Zugegeben: Er ist rund und wirkt stimmig. (Und die Tatsache, das man ein wenig mehr über den Runenkaiser hierbei erfahren kann ist durchaus einen lohnenswerten Blick wert.)

Aber: Subjektiv betrachtet macht sich hierbei jetzt wirklich eine extreme Übersättigung breit. Es ist der xte-Dungeon, der auf den xten-Dungeon folgt. Mir ist durchaus bewusst, dass es sich hierbei um den klassischen Spielstil handelt, der noch vor allen anderen Abenteuermethoden gerade in der D&D-Szene sich ausgebreitet hat. Aber diese Anhäufung macht dann fast schon wieder Lust, einfach die Flucht zu ergreifen und hiernach etwas zu starten, dass nach Möglichkeit sehr viel Zeit über den Wolken voraussetzt. (Gibt es sowas wie Luftschiffe auf Golarion? Ich bin mir gerade nicht sicher.)

Von daher mag das hier jetzt ein wenig verstimmt klingen, da ich selbst kein Dungeoncrawler bin.

Wie gesagt: Ich erkenne das Ganze vom Handwerklichen als sehr gut gemacht an.

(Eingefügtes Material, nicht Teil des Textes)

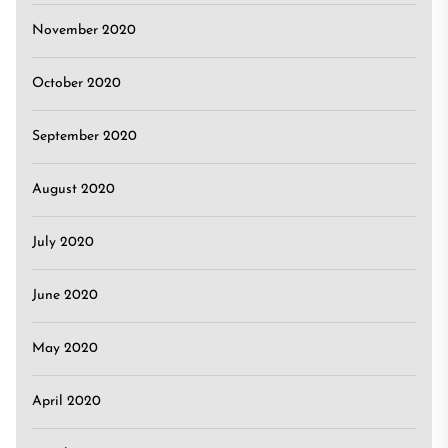
November 2020
October 2020
September 2020
August 2020
July 2020
June 2020
May 2020
April 2020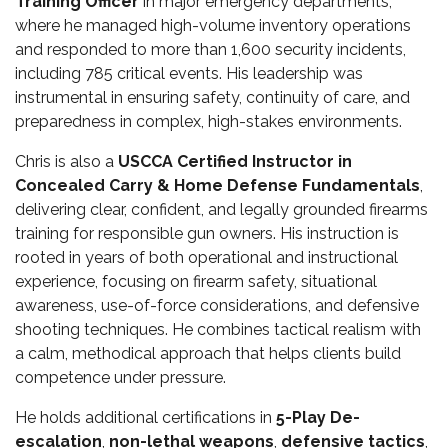
Training Officer
in major emergency departments,
where he managed high-volume inventory operations
and responded to more than 1,600 security incidents,
including 785 critical events. His leadership was
instrumental in ensuring safety, continuity of care, and
preparedness in complex, high-stakes environments.
Chris is also a
USCCA Certified Instructor in
Concealed Carry & Home Defense Fundamentals
,
delivering clear, confident, and legally grounded firearms
training for responsible gun owners. His instruction is
rooted in years of both operational and instructional
experience, focusing on firearm safety, situational
awareness, use-of-force considerations, and defensive
shooting techniques. He combines tactical realism with
a calm, methodical approach that helps clients build
competence under pressure.
He holds additional certifications in
5-Play De-
escalation
,
non-lethal weapons
,
defensive tactics
,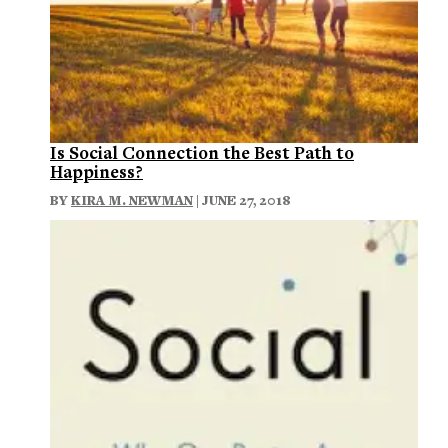
Is Social Connection the Best Path to
Happiness?
BY
KIRA M. NEWMAN
| JUNE 27, 2018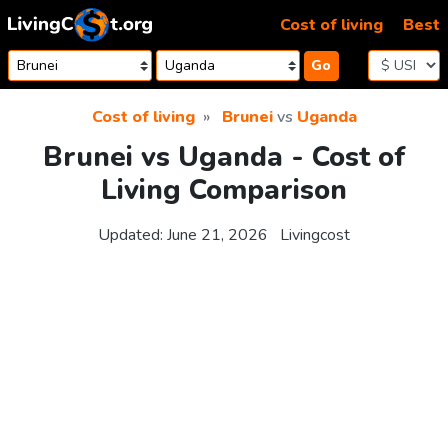
Skip to content
Cost of living
Best
Go
Cost of living
Brunei
vs
Uganda
Brunei vs Uganda - Cost of
Living Comparison
Updated:
June 21, 2026
Livingcost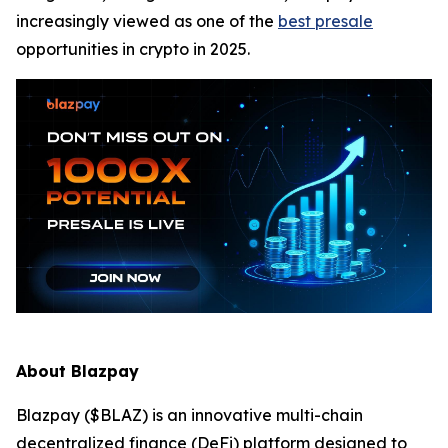
increasingly viewed as one of the
best presale
opportunities in crypto in 2025.
About Blazpay
Blazpay ($BLAZ) is an innovative multi-chain
decentralized finance (DeFi) platform designed to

Wer sich wirklich mit solchen Herausforderungen gerne herumschlägt dürfte eine Menge Spaß mit „Die Auferstehung des Runenkaisers“ haben, aber irgendwie betrübt mich das Ganze ein wenig.

Und wie gesagt: Ich habe ein wenig das Gefühl, dass meine bisherige relativ hohe Begeisterung für die Illustrationen von Pathfinder gerade nachlässt, weil ich bei sehr vielen Bildern den Stil als nicht so Rund wahrnehme. Das kann jetzt Jammern auf hohem Niveau sein, aber ich habe halt das Gefühl.

Von daher ist mein Eindruck hierbei, wie bereits gesagt sehr durchwachsen. Spielt das Abenteuer, wenn ihr die entsprechenden Voraussetzungen mögt. Aber auch nur dann, denn wie bereits gesagt: Diesmal handelt es sich auch nur wieder um Höhlen, nur mit deutlich höherem Glitzerfaktor.